THE EDITED PRESS RELEASE: “Traditional village music transformed into fiery and frenetic underground hip-hop. Emerging from the digital cultural renaissance of the early 2000s, where DIY studios sprung up throughout West Africa, Patriote is a shining example of localized global music. Hypnotic and driving rhythms built from sampled percussion and chopped-up instruments combine with syncopated staccato “ragga” inspired flow into infectious hammering tracks that sound like nothing before.
Mamaki Boys was formed in 2002 by Aziz Tony, Bachou Issouf and Salif André, when a local hip-hop movement was exploding in the capital of Niger. Patriote was recorded to address a trend in the scene they perceived as too derivative. Produced at Studio BAT, one of the first studios in Niamey, Mamaki Boys sought to merge modern hip-hop with traditional music. They invited elder musicians into the studio to play Nigerien instruments like duma and kalango, which were sampled and looped over their compositions. “We wanted to put the tradition in the rap, ancestral dances, the things that our grandparents did in the village,” Aziz explains. “Our mission was to re-value the culture, put it into hip-hop, and to show all the colors of our country.”

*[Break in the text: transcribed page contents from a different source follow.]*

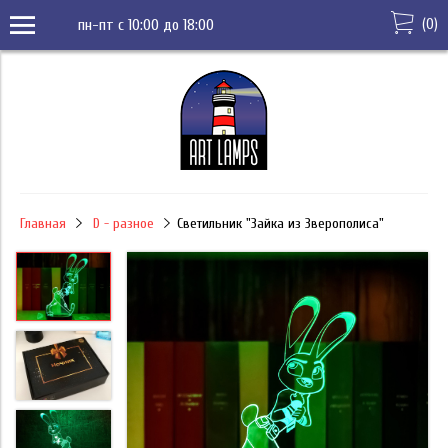
(
0
)
пн-пт с 10:00 до 18:00
Главная
D - разное
Светильник "Зайка из Зверополиса"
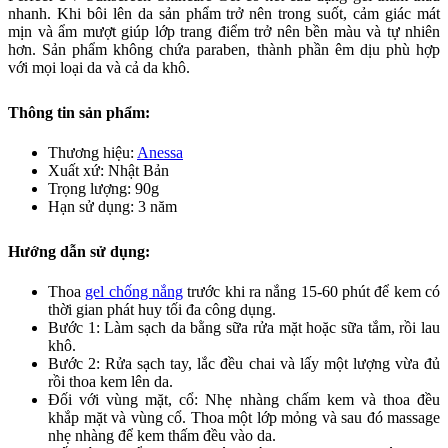
nhanh. Khi bôi lên da sản phẩm trở nên trong suốt, cảm giác mát
mịn và ẩm mượt giúp lớp trang điểm trở nên bền màu và tự nhiên
hơn. Sản phẩm không chứa paraben, thành phần êm dịu phù hợp
với mọi loại da và cả da khô.
Thông tin sản phẩm:
Thương hiệu:
Anessa
Xuất xứ: Nhật Bản
Trọng lượng: 90g
Hạn sử dụng: 3 năm
Hướng dẫn sử dụng:
Thoa
gel chống nắng
trước khi ra nắng 15-60 phút để kem có
thời gian phát huy tối đa công dụng.
Bước 1: Làm sạch da bằng sữa rửa mặt hoặc sữa tắm, rồi lau
khô.
Bước 2: Rửa sạch tay, lắc đều chai và lấy một lượng vừa đủ
rồi thoa kem lên da.
Đối với vùng mặt, cổ: Nhẹ nhàng chấm kem và thoa đều
khắp mặt và vùng cổ. Thoa một lớp mỏng và sau đó massage
nhẹ nhàng để kem thấm đều vào da.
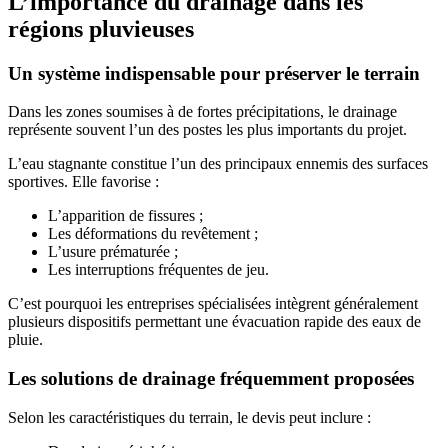
L’importance du drainage dans les
régions pluvieuses
Un système indispensable pour préserver le terrain
Dans les zones soumises à de fortes précipitations, le drainage
représente souvent l’un des postes les plus importants du projet.
L’eau stagnante constitue l’un des principaux ennemis des surfaces
sportives. Elle favorise :
L’apparition de fissures ;
Les déformations du revêtement ;
L’usure prématurée ;
Les interruptions fréquentes de jeu.
C’est pourquoi les entreprises spécialisées intègrent généralement
plusieurs dispositifs permettant une évacuation rapide des eaux de
pluie.
Les solutions de drainage fréquemment proposées
Selon les caractéristiques du terrain, le devis peut inclure :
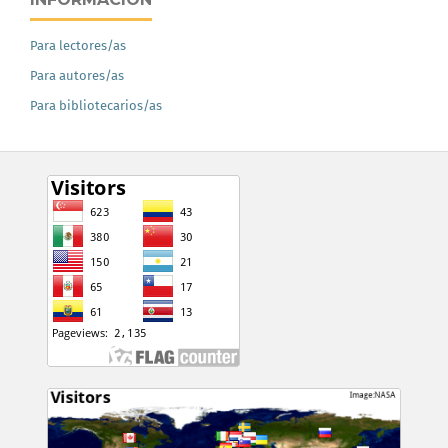
Para lectores/as
Para autores/as
Para bibliotecarios/as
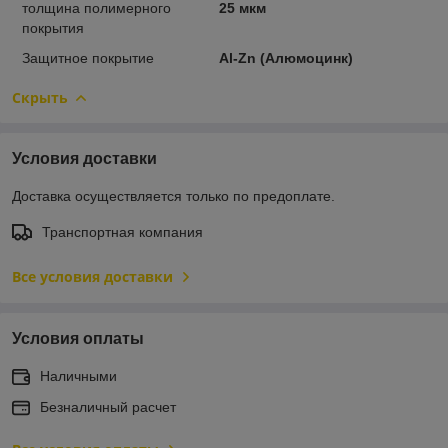
толщина полимерного
25 мкм
покрытия
Защитное покрытие
Al-Zn (Алюмоцинк)
Скрыть
Условия доставки
Доставка осуществляется только по предоплате.
Транспортная компания
Все условия доставки
Условия оплаты
Наличными
Безналичный расчет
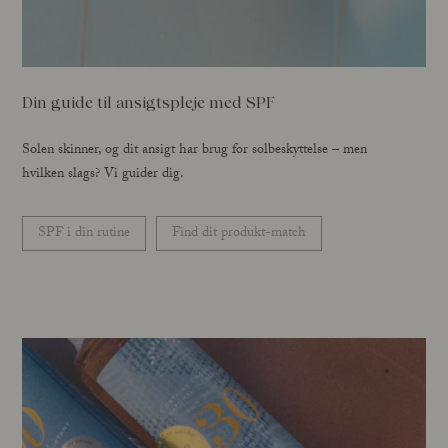
Din guide til ansigtspleje med SPF
Solen skinner, og dit ansigt har brug for solbeskyttelse – men
hvilken slags? Vi guider dig.
SPF i din rutine
Find dit produkt-match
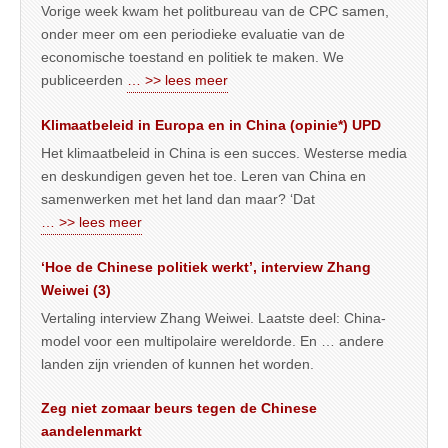
Vorige week kwam het politbureau van de CPC samen,
onder meer om een periodieke evaluatie van de
economische toestand en politiek te maken. We
publiceerden
… >> lees meer
Klimaatbeleid in Europa en in China (opinie*) UPD
Het klimaatbeleid in China is een succes. Westerse media
en deskundigen geven het toe. Leren van China en
samenwerken met het land dan maar? ‘Dat
… >> lees meer
‘Hoe de Chinese politiek werkt’, interview Zhang
Weiwei (3)
Vertaling interview Zhang Weiwei. Laatste deel: China-
model voor een multipolaire wereldorde. En … andere
landen zijn vrienden of kunnen het worden.
Zeg niet zomaar beurs tegen de Chinese
aandelenmarkt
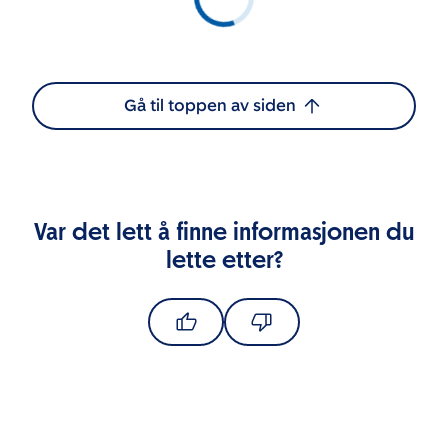
Gå til toppen av siden
Var det lett å finne informasjonen du
lette etter?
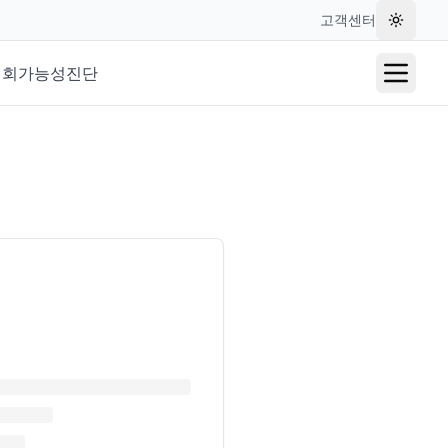
고객센터
테마 변
재회가능성진단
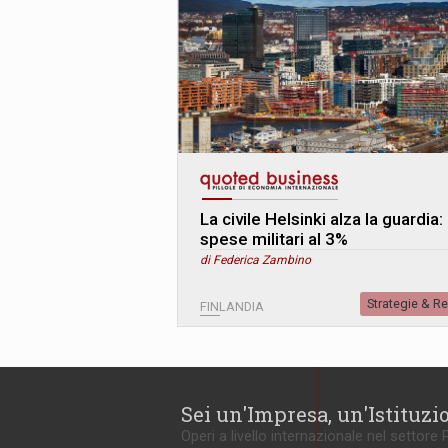
La civile Helsinki alza la guardia:
spese militari al 3%
di Federica Zambino
Strategie & R
FINLANDIA
Sei un'Impresa, un'Istituzi
Operi a livello internazionale nel settore 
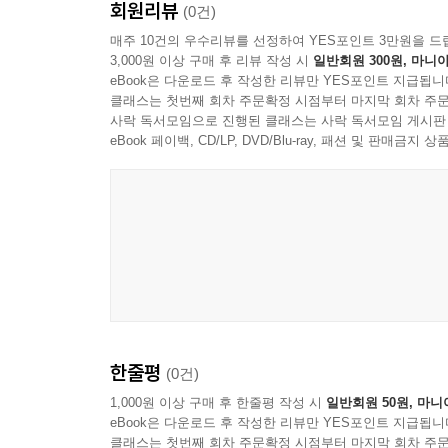
회원리뷰
(0건)
매주 10건의 우수리뷰를 선정하여 YES포인트 3만원을 드
3,000원 이상 구매 후 리뷰 작성 시
일반회원 300원, 마니아
eBook은 다운로드 후 작성한 리뷰만 YES포인트 지급됩니
클래스는 첫번째 회차 주문확정 시점부터 마지막 회차 주문
사락 독서모임으로 진행된 클래스는 사락 독서모임 게시판
eBook 페이백, CD/LP, DVD/Blu-ray, 패션 및 판매금
한줄평
(0건)
1,000원 이상 구매 후 한줄평 작성 시
일반회원 50원, 마니
eBook은 다운로드 후 작성한 리뷰만 YES포인트 지급됩니
클래스는 첫번째 회차 주문확정 시점부터 마지막 회차 주문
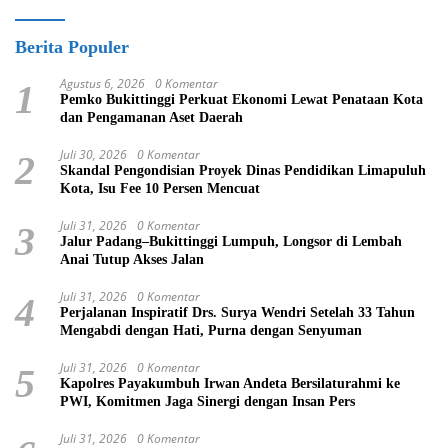
Berita Populer
Agustus 6, 2026
0 Komentar
1
Pemko Bukittinggi Perkuat Ekonomi Lewat Penataan Kota
dan Pengamanan Aset Daerah
Juli 30, 2026
0 Komentar
2
Skandal Pengondisian Proyek Dinas Pendidikan Limapuluh
Kota, Isu Fee 10 Persen Mencuat
Juli 31, 2026
0 Komentar
3
Jalur Padang–Bukittinggi Lumpuh, Longsor di Lembah
Anai Tutup Akses Jalan
Juli 31, 2026
0 Komentar
4
Perjalanan Inspiratif Drs. Surya Wendri Setelah 33 Tahun
Mengabdi dengan Hati, Purna dengan Senyuman
Juli 31, 2026
0 Komentar
5
Kapolres Payakumbuh Irwan Andeta Bersilaturahmi ke
PWI, Komitmen Jaga Sinergi dengan Insan Pers
Juli 31, 2026
0 Komentar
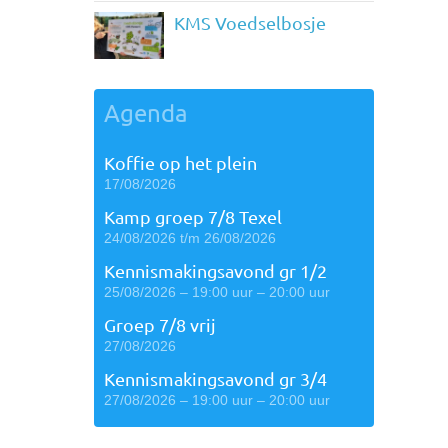
KMS Voedselbosje
Agenda
Koffie op het plein
17/08/2026
Kamp groep 7/8 Texel
24/08/2026 t/m 26/08/2026
Kennismakingsavond gr 1/2
25/08/2026 – 19:00 uur – 20:00 uur
Groep 7/8 vrij
27/08/2026
Kennismakingsavond gr 3/4
27/08/2026 – 19:00 uur – 20:00 uur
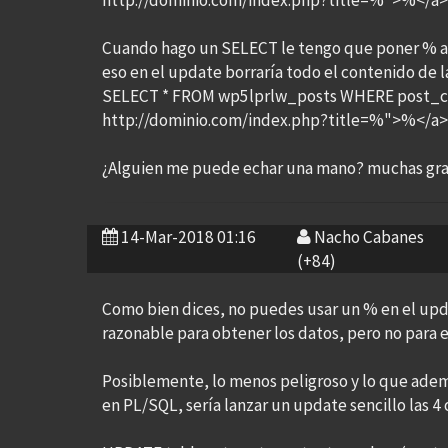
http://dominio.com/index.php?title=%">%</a>',
Cuando hago un SELECT le tengo que poner % al pr
eso en el update borraría todo el contenido de l
SELECT * FROM wp5lprlw_posts WHERE post_co
http://dominio.com/index.php?title=%">%</a
¿Alguien me puede echar una mano? muchas gr
14-Mar-2018 01:16
Nacho Cabanes
(+84)
Como bien dices, no puedes usar un % en el updat
razonable para obtener los datos, pero no para e
Posiblemente, lo menos peligroso y lo que adem
en PL/SQL, sería lanzar un update sencillo las 4 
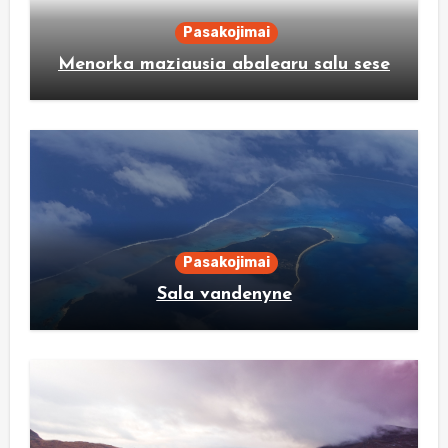
Pasakojimai
Menorka maziausia abalearu salu sese
Pasakojimai
Sala vandenyne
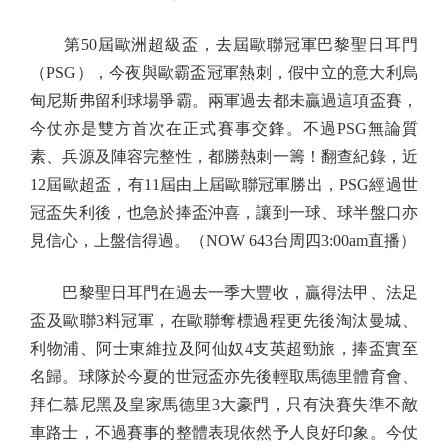
第50屆歐洲超級盃，去屆歐聯冠軍巴黎聖日耳門
（PSG），今夜與歐霸盃冠軍熱刺，假中立的意大利烏
甸尼斯弗留利球場爭霸。兩軍過去都未贏過這項盃賽，
今仗亦是雙方首次在正式賽事交鋒。不過PSG無論質
素、兵源及陣容完整性，都勝熱刺一籌！翻查紀錄，近
12屆歐超盃，有11屆由上屆歐聯冠軍勝出，PSG經過世
冠盃失利後，也急於捧盃沖喜，讓到一球、球半盤口亦
見信心，上盤信得過。（NOW 643台周四3:00am直播）
巴黎聖日耳門在過去一季大豐收，贏得法甲、法足
盃及歐聯3料冠軍，在歐聯奪標過程更先後淘汰曼城、
利物浦、阿士東維拉及阿仙奴4支英超勁旅，捧盃實至
名歸。球隊於今夏的世冠盃亦先後輕取馬德里體育會、
拜仁慕尼黑及皇家馬德里3大豪門，只有決賽失準不敵
車路士，不過賽事的整體表現依然予人良好印象。今仗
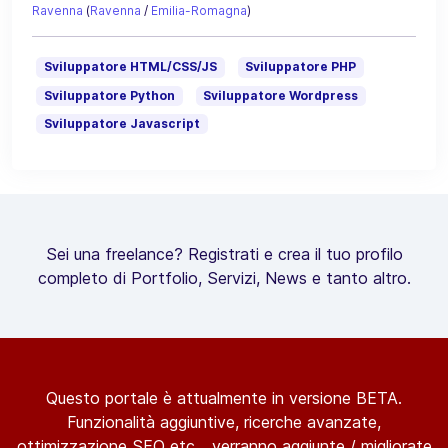
Ravenna
(
Ravenna
/
Emilia-Romagna
)
Sviluppatore HTML/CSS/JS
Sviluppatore PHP
Sviluppatore Python
Sviluppatore Wordpress
Sviluppatore Javascript
Sei una freelance? Registrati e crea il tuo profilo
completo di Portfolio, Servizi, News e tanto altro.
Questo portale è attualmente in versione BETA.
Funzionalità aggiuntive, ricerche avanzate,
ottimizzazione SEO etc... verranno aggiunte / migliorate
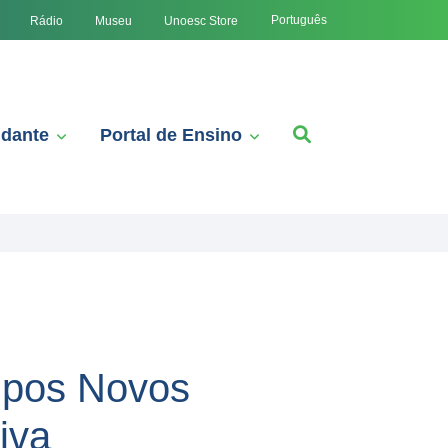
Português
Rádio
Museu
Unoesc Store
udante
Portal de Ensino
mpos Novos
iva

Self-describing their music as “tradi-moderne”, a Nigerien movement of folk revitalization, their cultural manifesto presents through every aspect of their work. Each track relies heavily on traditional instruments, and each rhythm is based on a dance from Niger. Their mission extends to the urgency of their lyrics: Takai challenges the population to preserve their culture, Kagani Kagani is a demand to take back mineral, oil, and uranium rights from their colonizers, while Komando uses war cries to inspire artists to keep speaking out. A strong entry in 21st-century global music, Mamaki Boys’ Patriote takes back the tools of globalization, re-purposing them in the fight for cultural identity.”